Czasem łatwo jest zapomnieć, że świat sprzed stu pięćdziesięciu lat diametralnie różnił się od tego, który znamy dziś. Kobiety pełniły funkcję żon i matek. Nie miały praw wyborczych. Wielokrotnie wiodły żywot całkowicie uzależniony od nastrojów męża. Nie mogły bez ograniczeń się kształcić i wybierać sobie zawodu. To właśnie w takim świecie narodziła się Nellie Bly – dumna, pełna determinacji, wierząca w siłę marzeń. Kobieta, która wywróciła do góry nogami znany wówczas porządek rzeczy. Nicola Attadio przybliża współczesnemu czytelnikowi jej zapomnianą już nieco postać. Na kartach książki poznajemy najważniejsze wydarzenia, które kształtowały jej osobowość i poniekąd patrzymy na świat jej oczami. Nie jest to typowa biografa pełna dat i suchych faktów. Attadio pisze niezwykle malowniczo. Nakreśla klimat epoki sukcesu i upadku. Siły wielkich i znoju maluczkich. Historia Bly to przecież historia Ameryki.
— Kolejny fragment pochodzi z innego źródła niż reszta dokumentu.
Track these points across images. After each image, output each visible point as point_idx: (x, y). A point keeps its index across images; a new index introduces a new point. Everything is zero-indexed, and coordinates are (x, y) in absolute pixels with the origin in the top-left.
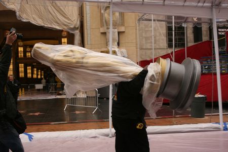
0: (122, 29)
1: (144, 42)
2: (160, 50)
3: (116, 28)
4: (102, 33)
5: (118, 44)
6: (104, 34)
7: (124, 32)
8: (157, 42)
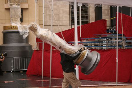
0: (25, 6)
1: (48, 19)
2: (62, 27)
3: (19, 5)
4: (6, 9)
5: (22, 20)
6: (8, 9)
7: (27, 9)
8: (60, 20)
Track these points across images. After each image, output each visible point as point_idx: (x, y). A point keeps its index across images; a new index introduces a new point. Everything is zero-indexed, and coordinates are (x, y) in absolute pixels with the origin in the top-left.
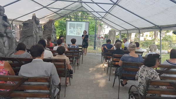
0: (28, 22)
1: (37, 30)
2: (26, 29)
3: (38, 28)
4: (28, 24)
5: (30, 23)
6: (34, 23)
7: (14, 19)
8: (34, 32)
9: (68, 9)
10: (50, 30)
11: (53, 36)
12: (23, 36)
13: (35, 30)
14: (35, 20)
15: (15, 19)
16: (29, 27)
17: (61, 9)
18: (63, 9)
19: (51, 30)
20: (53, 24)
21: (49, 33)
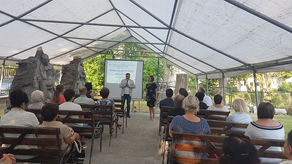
0: (26, 62)
1: (45, 75)
2: (23, 73)
3: (46, 71)
4: (26, 64)
5: (30, 62)
6: (38, 63)
7: (8, 57)
8: (35, 78)
9: (107, 40)
10: (73, 74)
11: (78, 84)
12: (16, 84)
13: (38, 75)
14: (41, 57)
15: (10, 57)
16: (27, 69)
17: (94, 40)
18: (98, 39)
19: (75, 74)
20: (79, 64)
21: (71, 80)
Sylwetka dziewczynki, która marzyła o byciu dziennikarką. Kobiety, która wierzyła w to, że prasa może pomagać ludziom opisując ich losy. Osoby, która do końca życia chciała swoją pracą nieść pomoc tym, którzy najbardziej jej potrzebowali. I bardzo samotnego człowieka. Attadio stara się ukazać Nellie w całej okazałości, nie pomijając jej pomyłek i wad. To obraz kobiety na tle dziejów, ale przede wszystkim historia ogromnej determinacji i wiary we własne siły. Potrzebna jest ta lektura dziś.
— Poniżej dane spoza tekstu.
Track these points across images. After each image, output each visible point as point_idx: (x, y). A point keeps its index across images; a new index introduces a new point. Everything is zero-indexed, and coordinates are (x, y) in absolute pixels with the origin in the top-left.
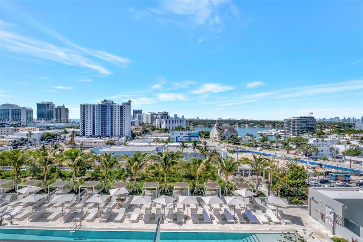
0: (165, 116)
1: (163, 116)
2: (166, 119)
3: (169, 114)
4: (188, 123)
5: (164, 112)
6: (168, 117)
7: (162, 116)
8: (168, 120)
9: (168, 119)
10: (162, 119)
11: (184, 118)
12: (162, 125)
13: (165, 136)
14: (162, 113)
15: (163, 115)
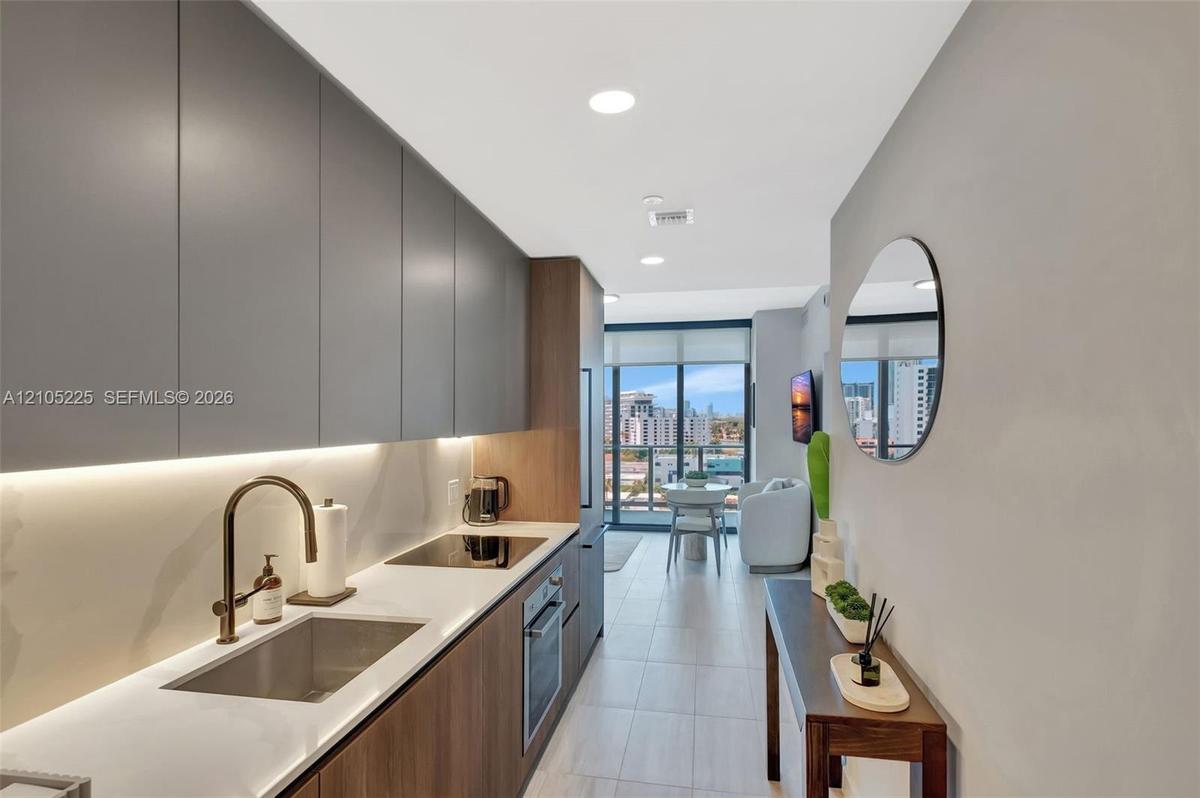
0: (642, 407)
1: (637, 407)
2: (645, 416)
3: (654, 402)
4: (723, 431)
5: (640, 395)
6: (650, 411)
7: (633, 407)
8: (651, 421)
9: (651, 415)
10: (633, 416)
11: (714, 411)
12: (633, 437)
13: (635, 472)
14: (632, 397)
15: (636, 402)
Opowieść o Nellie Bly nieść może otuchę tym, których nawiedzają chwile zwątpienia. Potrzebna będzie zawsze, dopóty istnieją na świecie miejsca, w których ludzie są niewolnikami, a kobiety pozbawione są podstawowych praw. To nie jest książka o feminizmie. To opowieść o zwyczajnej kobiecie, która wiodła niezwyczajne życie. I zawsze poruszała się według własnych zasad.
Dziś żyjemy w świecie, w którym dziennikarstwo umarło. Zewsząd zarzucani jesteśmy tysiącami informacji, które nie mają znaczenia. Bombardowani tekstami, które redagują boty. To świat, w którym słowo stało się bezwartościowe. Jakże wielkim ukojeniem jest historia tej niesamowitej kobiety, która słowami potrafiła odmieniać czyjś nieszczęsny los. Kobiety, która miała ogromną potrzebę dociekania prawdy. Nicola Attadio opowiada swoim barwnym językiem historię, która nawet dziś zdaje się być niezwykła.